Bristol-based Eduserv is an unusual IT services provider. Halfway through its 38-year life, it decided to become a not-for-profit charity. Its customers operate in the public and third sectors, such as local government, education, health, central government and charities. Eduserv sees its role in helping these organisations make the best use of technology in order to serve their customers better and cost-effectively. The company has a subsidiary which handles business that doesn’t fit its UK charitable status, principally overseas sales of identity and access management software. This operation gifts its profits to the charity.
The business employs over a hundred people providing its customers with cloud solutions, preferential licence agreements for software and online resources for the academic sector, and federated identity and access management solutions for learners, researchers and health professionals. Eduserv has an unusual ethos in that it encourages self-sufficiency among its clients. It is happy to support clients as long as they want but, unlike some service providers, it tries not to tie them into a long-term service dependency from which escape is difficult.
The company is transitioning from its award-winning cloud services based on its Swindon data centre facility to public cloud services, focusing on Microsoft and AWS platforms – which is a recognition that private datacentres can’t keep up with the suites of tools and platforms that global providers can. This decision is wholly in keeping with Eduserv’s focus on helping its customers make the most of their technology investments.
Engagement with techUK
Through the quality of its guest speakers and participants, techUK has proved very useful in helping Eduserv keep up to date with issues and gain fresh insights into industry developments and its market sectors.
Natasha Veenendaal, head of marketing and Executive Briefing Programme lead at Eduserv, notes that some membership organisations for technology businesses, “run the danger of just getting tech companies together with each other. And, although you can get some benefit from this, it’s not quite the same as talking to the people that are going to be using your services.” She added, “I think it’s good that techUK does get that balance and brings in voices from the market and helps us talk to that group.” It’s not that the other contacts don’t matter. The overall effect is to help build communities of mutual interest.
Eduserv works in partnership with other vendors and sees relationships like those with Microsoft and AWS growing in importance. techUK provides an excellent forum for building those relationships, also offering a strong bridge to Government, which enables a healthy exchange of information with the tech industry. Influence flows in both directions.
The main areas of participation with techUK are through Eduserv’s CEO, Jude Sheeran, who is on techUK’s Public Services Board, and occasionally blogs, presents at events and attends various techUK functions. For example, the company’s CTO, Andy Powell, presented at a recent event on Smart Cities and GovTech and Jude Sheeran wrote a piece on the Government’s SME dilemma during techUK’s SME Campaign Week. These aren’t about “Here’s our software or case study. Aren’t we great?” - they’re at a higher plane, but not unreachable. They are more likely to focus on how current and emerging developments will improve the lives of suppliers and customers.

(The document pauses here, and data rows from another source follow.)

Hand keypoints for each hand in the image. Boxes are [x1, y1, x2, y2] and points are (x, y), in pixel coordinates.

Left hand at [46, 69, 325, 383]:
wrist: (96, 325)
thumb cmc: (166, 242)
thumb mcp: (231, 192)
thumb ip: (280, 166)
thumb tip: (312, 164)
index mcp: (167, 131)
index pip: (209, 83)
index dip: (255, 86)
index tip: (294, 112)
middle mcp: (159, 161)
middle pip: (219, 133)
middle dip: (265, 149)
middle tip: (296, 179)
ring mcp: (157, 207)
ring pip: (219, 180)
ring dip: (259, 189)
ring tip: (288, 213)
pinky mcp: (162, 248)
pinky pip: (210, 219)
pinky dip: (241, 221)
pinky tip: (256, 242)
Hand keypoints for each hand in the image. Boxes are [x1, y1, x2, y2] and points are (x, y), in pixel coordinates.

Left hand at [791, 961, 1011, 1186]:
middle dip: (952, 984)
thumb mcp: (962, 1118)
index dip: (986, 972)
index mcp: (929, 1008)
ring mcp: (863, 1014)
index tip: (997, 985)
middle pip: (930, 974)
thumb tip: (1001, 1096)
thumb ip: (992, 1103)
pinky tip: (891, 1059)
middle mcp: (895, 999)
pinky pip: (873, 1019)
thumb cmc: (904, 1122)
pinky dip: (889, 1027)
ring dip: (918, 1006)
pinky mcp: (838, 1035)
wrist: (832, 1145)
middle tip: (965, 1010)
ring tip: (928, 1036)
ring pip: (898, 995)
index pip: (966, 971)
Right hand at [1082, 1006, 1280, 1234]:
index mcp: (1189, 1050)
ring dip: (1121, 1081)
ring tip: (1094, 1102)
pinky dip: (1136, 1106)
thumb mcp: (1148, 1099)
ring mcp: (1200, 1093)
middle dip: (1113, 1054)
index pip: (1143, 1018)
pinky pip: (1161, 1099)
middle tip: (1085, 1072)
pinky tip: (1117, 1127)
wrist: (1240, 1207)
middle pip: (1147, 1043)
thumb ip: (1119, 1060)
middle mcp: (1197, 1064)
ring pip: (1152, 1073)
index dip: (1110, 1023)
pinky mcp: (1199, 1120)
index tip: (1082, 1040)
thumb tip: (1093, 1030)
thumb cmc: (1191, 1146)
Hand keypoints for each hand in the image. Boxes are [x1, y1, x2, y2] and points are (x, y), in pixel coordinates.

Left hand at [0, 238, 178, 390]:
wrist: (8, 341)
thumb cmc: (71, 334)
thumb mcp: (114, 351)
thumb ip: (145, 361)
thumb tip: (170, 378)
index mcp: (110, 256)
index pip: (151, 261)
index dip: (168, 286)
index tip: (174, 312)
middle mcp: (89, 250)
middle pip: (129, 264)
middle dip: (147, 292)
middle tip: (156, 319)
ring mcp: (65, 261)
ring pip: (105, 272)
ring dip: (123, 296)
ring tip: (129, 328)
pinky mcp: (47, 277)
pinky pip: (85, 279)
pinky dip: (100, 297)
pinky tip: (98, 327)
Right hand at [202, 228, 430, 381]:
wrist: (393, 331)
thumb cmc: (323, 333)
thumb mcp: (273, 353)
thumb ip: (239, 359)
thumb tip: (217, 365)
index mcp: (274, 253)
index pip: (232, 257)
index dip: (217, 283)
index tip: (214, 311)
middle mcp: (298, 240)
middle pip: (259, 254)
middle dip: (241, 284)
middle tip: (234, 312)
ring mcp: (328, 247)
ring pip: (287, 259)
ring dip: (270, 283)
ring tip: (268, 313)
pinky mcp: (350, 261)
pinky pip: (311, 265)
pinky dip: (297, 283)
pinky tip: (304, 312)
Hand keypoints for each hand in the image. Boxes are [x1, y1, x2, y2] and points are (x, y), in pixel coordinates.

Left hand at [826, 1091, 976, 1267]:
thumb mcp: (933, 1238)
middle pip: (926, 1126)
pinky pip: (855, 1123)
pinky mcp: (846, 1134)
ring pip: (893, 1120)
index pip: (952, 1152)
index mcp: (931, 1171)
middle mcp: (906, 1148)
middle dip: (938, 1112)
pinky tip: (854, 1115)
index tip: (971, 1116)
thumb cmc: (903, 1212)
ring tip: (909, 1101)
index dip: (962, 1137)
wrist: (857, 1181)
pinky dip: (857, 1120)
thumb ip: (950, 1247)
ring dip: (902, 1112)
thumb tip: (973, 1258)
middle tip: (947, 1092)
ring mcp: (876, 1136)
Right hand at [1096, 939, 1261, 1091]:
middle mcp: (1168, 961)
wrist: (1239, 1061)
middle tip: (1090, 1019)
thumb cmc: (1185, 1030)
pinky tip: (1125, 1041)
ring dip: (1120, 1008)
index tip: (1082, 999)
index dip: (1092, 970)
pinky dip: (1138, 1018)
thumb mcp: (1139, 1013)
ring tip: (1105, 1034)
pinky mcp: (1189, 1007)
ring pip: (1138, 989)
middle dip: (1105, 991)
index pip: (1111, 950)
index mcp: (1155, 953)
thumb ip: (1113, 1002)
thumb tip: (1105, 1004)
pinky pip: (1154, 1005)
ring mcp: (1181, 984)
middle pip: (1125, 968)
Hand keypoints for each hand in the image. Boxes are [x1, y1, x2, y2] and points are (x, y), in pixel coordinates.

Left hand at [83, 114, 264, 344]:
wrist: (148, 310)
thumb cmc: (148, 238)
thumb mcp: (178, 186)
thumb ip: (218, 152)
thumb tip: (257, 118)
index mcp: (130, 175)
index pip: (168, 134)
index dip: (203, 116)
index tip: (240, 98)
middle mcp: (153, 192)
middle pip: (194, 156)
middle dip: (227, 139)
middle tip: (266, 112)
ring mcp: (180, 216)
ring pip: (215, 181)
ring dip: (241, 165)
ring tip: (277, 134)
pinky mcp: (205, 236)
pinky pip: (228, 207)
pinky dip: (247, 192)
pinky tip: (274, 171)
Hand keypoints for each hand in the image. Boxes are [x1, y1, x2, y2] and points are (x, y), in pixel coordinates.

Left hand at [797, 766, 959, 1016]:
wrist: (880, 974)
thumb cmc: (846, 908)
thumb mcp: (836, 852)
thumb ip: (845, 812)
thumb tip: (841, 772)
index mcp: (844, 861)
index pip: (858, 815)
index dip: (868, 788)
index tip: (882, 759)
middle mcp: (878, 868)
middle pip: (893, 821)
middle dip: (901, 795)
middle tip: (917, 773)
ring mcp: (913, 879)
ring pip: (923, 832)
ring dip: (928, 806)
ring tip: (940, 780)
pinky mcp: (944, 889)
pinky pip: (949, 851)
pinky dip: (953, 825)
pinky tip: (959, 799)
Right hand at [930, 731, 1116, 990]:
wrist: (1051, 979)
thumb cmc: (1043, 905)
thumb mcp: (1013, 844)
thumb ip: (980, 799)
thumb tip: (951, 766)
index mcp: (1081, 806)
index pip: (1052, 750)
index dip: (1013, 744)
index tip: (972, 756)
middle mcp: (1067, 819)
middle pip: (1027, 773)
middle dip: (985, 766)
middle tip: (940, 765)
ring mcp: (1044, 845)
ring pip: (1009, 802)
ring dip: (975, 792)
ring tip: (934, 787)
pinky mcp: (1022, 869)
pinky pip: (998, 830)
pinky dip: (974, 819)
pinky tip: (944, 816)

The Government has a stated aim of increasing the amount of business it conducts with SMEs. In fact, this was the topic of the CEO’s mentioned earlier. techUK has already shown that it is supportive of the SME cause and it provides both the cause and Government with leverage and access, something that would be made more difficult without the strength of such a trade association. Natasha Veenendaal says, “SMEs encourage innovation and it’s important to keep that intellectual property in the UK.” Once again, techUK’s ‘bridge to Government’ is useful when it comes to spreading awareness of such developments in the tech SME arena.
Natasha Veenendaal provides a good reminder of why we’re all here. She says, “Technology is a massive power for good if it’s harnessed in the right way.” That seems to pretty much sum up the intent of both Eduserv and techUK.